This article about confusion in the filling of e-prescriptions by pharmacists caught my attention (see: Errors, Confusion Common in Notes Field in e-Prescriptions). Below is an excerpt from it:
The free-text Notes field in electronic prescriptions frequently contains information that should be conveyed in other existing standard data fields, and leads to confusion or errors, according to a retrospective, qualitative study published online...in JAMA Internal Medicine. Other data from the notes field present an opportunity to develop additional fields in e-prescription messages to reduce confusion....The optional, 210-character, free-text Notes field available in the e-prescription message is a well-documented source of potential miscommunication between prescribers and pharmacists....This field is intended to allow prescribers the option of including additional patient-specific information that is relevant to the prescription but for which a dedicated field does not exist in the currently implemented version of the SCRIPT standard (version 10.6)....[S]ome potential reasons for inappropriately used free-text notes include restrictive or difficult electronic health record systems, insufficient user training, or the 140-character limit in the Patient Direction...field....Vague, ambiguous, or conflicting patient directions in the Notes field are...disruptive to pharmacy workflow and can result in dispensing errors if unnoticed, ignored, or misinterpreted by pharmacy staff.

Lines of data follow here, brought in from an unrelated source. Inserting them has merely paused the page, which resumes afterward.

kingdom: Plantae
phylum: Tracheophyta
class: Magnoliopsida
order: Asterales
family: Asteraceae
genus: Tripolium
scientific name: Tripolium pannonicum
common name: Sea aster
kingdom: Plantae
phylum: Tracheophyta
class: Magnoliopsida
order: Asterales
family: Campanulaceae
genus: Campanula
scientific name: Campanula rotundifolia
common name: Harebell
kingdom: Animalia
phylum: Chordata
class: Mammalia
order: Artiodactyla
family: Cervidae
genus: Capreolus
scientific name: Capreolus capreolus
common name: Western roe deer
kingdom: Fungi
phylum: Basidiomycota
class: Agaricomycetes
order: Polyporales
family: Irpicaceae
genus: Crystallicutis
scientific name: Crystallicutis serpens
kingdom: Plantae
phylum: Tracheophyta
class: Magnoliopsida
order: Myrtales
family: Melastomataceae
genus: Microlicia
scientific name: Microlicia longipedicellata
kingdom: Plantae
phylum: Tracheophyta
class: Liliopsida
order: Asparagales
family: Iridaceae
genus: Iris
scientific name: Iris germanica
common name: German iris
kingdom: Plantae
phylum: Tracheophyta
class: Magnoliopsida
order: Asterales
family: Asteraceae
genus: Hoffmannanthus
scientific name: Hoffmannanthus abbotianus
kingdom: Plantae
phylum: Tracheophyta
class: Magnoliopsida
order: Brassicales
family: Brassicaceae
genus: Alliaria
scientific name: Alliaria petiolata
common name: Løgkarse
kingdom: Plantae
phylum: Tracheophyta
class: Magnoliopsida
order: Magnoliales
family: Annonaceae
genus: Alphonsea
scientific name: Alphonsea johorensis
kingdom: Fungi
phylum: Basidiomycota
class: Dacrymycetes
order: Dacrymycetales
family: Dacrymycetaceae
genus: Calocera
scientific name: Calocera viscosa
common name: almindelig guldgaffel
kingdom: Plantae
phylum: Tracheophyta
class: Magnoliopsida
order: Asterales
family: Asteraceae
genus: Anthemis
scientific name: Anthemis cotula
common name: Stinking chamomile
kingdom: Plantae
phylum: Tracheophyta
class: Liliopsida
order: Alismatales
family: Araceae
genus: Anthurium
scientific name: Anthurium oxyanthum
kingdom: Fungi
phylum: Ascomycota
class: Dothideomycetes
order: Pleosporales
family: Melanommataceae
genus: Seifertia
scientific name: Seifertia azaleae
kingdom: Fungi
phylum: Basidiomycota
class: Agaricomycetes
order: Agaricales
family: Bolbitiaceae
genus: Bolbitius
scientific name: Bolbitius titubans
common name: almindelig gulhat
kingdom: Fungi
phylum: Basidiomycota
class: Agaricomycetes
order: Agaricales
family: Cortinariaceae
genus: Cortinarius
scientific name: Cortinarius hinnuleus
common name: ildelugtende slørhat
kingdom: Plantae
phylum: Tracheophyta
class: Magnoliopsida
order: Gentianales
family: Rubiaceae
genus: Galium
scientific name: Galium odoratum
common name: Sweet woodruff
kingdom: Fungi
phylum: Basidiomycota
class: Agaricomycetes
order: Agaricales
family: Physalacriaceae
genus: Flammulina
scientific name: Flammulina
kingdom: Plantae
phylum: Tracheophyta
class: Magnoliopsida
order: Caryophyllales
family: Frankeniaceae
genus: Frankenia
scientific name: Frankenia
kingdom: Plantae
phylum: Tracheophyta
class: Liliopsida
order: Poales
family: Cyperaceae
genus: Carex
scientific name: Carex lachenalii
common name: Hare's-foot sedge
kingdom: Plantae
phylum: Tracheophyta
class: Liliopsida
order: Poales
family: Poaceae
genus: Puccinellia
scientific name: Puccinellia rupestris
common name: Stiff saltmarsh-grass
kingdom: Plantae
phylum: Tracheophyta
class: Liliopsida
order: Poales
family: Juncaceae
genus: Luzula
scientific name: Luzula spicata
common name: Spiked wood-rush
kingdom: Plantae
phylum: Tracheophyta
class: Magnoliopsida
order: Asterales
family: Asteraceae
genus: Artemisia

No one should be surprised that a free text field in an e-prescription has been a source of confusion to the pharmacists filling the prescriptions. What is surprising is that such a field was even available in the first place in e-prescriptions. Perhaps the designers of the e-forms wanted to give physicians as much latitude as possible when completing such forms. Many physicians get frustrated with the rigidity of fixed fields in EHRs and other medical applications but structured content is far preferable in e-forms (see: Structuring for the Future of Clinical Decision Support (CDS)):
....[T[here are two approaches to content when designing point-of-care IT infrastructures—structured and unstructured. While both have the potential to standardize care and improve decision-making, industry preference leans toward greater integration and use of structured content for its ability to lay a foundation of improved accuracy, efficiency and ability to drive clinical decision support and analytics. Because structured content is tagged or coded data that resides in a fixed field, it can be easily located, identified and understood, simplifying the process of integrating content into existing systems and sharing between disparate systems. In contrast, unstructured content, such as free text, often results in irregularities and ambiguities that make it harder to interpret.
I suspect that one of the major reasons that a free-text field was allowed in e-prescriptions was that it was assumed that pharmacists would be able to understand and interpret the physician entries. However, the conclusion in the article cited above that the interpretation of the information in such fields was often challenging for the pharmacists and disruptive of workflow probably should have been anticipated.